Investigators reported no new information for the public on Wednesday. But the Iowa Division of Criminal Investigation (DCI) reported some of the electronic information sought by a search warrant has been returned.

That includes cellphone records, social media posts and even information from a Fitbit device. But the DCI won't say if they've analyzed any of those records yet and if it reveals anything about what happened to Mollie Tibbetts.

Still, friends and family in the community of 1,400 hold out hope. But they also acknowledge the questions with no answers yet and national media attention about the case have taken a toll.

The small rural community responded quickly last week to calls for searchers.

Posters with the missing U of I student's face and information are still coming off a local print shop press.

Supporters have also made nearly 500 t-shirts with the same information and a police to contact police.

Morgan Collum, a cousin of the missing college student, says it is support the family needed in a dark time.

"Just seeing the community come together as a whole is very heart warming for my family.
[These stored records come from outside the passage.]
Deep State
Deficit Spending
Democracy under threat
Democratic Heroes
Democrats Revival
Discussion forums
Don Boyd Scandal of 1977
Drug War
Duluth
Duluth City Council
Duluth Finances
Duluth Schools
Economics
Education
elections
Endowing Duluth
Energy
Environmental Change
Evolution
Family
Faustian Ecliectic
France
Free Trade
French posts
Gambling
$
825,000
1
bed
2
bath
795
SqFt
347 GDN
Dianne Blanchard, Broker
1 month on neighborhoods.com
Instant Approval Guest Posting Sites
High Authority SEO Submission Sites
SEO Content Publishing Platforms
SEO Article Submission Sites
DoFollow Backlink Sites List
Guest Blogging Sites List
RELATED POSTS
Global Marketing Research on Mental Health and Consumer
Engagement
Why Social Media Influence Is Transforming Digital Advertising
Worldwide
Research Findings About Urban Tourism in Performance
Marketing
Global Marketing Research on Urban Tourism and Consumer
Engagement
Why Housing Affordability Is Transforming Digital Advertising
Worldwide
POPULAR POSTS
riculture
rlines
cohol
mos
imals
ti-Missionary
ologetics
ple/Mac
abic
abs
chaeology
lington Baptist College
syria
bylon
Obviously, we are a small town and when something happens to one of us it effects all of us," Collum said.

But many in the community say the stress with the disappearance a week ago have taken a toll.

People say they hear from neighbors that more are locking doors at night.

One woman Angie Thompson, says everyone's watching kids more closely until they know what they are dealing with.

"A lot of the parents are scared. they don't want their kids to go out. They've been protective of them before but now they say you're not going anywhere or you're going in groups," Thompson said.

Residents say they've watch other highly publicized disappearances like the missing 16-year-old in LaPorte City this summer and the still unsolved murder of two cousins in Evansdale.

They don't want the disappearance of Mollie Tibbetts to go in that same category.

So they pray for answers and a safe return and will keep finding ways to show support.